長寿祝い(還暦・古希・喜寿など)の基本 完全ガイド

還暦や古希など、年齢ごとに異なる名前で祝われる長寿祝い。それぞれの年齢と名前の由来を整理しました。

還暦(かんれき) 60歳

干支が一巡して生まれた年の干支に戻ることから「暦が還る」という意味で名付けられました。長寿祝いの中でも特によく知られており、赤いちゃんちゃんこを贈る風習があります。

古希(こき) 70歳

中国の詩人・杜甫の詩にある「人生七十古来稀なり(70歳まで生きる人は昔から稀である)」という一節に由来するとされています。

喜寿(きじゅ) 77歳

「喜」という字の草書体が「七十七」に見えることに由来する、日本独自の祝い方です。

傘寿(さんじゅ) 80歳

「傘」の字の略字が「八十」と読めることに由来しています。

米寿(べいじゅ) 88歳

「米」の字を分解すると「八十八」になることに由来する、よく知られた長寿祝いです。

卒寿(そつじゅ) 90歳

「卒」の略字が「九十」と読めることに由来しています。

白寿(はくじゅ) 99歳

「百」の字から上の横棒を1本取ると「白」になり、100から1を引いた99を表すことに由来しています。

百寿(ひゃくじゅ)・紀寿(きじゅ) 100歳

文字通り100歳を迎えたお祝いで、「百」の字にちなんで「百寿」、1世紀を意味する「紀」を使って「紀寿」とも呼ばれます。

なぜ還暦は赤色で祝うのか

還暦を迎えると干支が生まれた年に戻り、いわば「赤ちゃんに還る」と考えられたことから、赤いちゃんちゃんこや頭巾を贈る風習が生まれたとされています。
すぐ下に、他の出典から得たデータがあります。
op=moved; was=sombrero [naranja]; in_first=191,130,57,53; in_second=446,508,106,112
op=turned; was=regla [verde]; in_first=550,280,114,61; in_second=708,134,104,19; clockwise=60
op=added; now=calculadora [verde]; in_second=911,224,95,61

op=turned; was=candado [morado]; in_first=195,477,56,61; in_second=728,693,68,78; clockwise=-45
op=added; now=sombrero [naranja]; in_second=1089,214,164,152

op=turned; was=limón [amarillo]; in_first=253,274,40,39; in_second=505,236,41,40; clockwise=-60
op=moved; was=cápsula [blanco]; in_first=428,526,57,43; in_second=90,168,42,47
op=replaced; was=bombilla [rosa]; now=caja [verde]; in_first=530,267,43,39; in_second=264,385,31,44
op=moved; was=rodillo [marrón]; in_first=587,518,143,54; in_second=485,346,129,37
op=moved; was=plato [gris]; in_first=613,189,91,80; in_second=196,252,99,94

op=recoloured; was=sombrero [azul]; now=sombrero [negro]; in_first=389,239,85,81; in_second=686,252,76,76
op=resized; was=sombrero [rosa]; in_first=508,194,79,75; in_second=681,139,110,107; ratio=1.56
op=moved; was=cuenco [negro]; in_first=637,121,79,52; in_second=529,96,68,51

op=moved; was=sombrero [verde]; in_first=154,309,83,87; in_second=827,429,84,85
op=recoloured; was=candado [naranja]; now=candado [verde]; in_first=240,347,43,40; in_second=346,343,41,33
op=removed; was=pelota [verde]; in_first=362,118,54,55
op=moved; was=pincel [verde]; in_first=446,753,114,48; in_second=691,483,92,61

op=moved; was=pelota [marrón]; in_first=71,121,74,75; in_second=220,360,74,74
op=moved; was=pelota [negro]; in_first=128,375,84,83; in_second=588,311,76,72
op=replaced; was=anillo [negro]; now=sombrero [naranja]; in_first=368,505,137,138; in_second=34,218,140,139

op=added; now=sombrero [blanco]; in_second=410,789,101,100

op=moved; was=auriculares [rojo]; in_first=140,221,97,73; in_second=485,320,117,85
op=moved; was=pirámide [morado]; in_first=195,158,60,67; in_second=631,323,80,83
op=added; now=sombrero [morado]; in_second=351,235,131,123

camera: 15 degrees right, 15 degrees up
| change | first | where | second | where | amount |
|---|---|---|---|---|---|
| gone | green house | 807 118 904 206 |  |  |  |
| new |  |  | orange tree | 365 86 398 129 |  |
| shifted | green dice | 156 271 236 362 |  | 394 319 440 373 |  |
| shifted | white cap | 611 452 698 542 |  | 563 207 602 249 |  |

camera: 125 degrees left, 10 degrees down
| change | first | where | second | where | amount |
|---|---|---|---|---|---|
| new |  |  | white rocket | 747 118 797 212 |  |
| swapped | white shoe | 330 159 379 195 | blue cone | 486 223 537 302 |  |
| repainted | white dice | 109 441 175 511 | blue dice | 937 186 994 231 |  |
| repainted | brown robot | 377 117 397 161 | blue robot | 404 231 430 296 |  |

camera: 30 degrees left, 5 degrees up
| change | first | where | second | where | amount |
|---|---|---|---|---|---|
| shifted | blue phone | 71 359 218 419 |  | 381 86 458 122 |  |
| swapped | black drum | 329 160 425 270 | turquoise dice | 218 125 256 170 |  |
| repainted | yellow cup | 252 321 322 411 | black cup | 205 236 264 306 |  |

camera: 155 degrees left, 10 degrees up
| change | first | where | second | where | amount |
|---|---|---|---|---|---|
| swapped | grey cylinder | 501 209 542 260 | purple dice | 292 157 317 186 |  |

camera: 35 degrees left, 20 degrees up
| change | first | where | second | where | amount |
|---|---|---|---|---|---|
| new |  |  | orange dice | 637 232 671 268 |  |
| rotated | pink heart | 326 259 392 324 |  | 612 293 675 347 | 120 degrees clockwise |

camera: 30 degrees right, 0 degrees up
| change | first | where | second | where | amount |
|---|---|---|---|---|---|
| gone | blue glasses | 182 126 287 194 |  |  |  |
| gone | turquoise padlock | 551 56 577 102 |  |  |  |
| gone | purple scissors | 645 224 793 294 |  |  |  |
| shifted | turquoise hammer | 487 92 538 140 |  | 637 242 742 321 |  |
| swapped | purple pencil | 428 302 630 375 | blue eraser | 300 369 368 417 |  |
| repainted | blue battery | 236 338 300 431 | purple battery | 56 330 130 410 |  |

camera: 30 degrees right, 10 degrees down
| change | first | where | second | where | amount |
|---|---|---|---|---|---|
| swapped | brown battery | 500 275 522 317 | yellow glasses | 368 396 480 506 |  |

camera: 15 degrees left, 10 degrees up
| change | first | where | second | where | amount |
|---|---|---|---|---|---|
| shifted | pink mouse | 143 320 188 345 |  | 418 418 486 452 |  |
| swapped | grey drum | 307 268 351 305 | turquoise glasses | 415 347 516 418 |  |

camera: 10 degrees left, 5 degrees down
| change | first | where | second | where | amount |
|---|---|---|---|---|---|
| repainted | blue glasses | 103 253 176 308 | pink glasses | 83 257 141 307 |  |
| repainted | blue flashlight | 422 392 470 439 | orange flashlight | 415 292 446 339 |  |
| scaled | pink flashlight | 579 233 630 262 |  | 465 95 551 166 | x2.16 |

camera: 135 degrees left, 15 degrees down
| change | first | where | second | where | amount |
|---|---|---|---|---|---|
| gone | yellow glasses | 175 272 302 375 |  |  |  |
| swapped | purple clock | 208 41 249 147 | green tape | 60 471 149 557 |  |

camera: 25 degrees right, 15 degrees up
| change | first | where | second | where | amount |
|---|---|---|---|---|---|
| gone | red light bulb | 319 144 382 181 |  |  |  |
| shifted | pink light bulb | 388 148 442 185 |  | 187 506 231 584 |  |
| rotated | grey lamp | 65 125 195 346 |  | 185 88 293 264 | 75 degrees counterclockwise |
地域によっては色や品物に違いも見られます。

年齢は数え年か満年齢か

長寿祝いの年齢は、伝統的には数え年で数えられてきましたが、現在では満年齢でお祝いする家庭も多くなっています。厳密な決まりがあるわけではないため、家族の都合に合わせて時期を決めても問題ありません。

よくある質問

還暦は必ず60歳で祝うのですか?

還暦は干支が一巡する満60歳(数え年では61歳)を指すのが基本ですが、実際にお祝いをする時期は誕生日や家族が集まりやすいタイミングに合わせて決めても差し支えありません。

長寿祝いは何かしないといけないものですか?

決まりごとではなく、あくまで家族や周囲の人が長寿を喜び祝う慣習です。形式にこだわらず、食事会を開いたり、感謝の気持ちを伝えたりするだけでも十分な長寿祝いになります。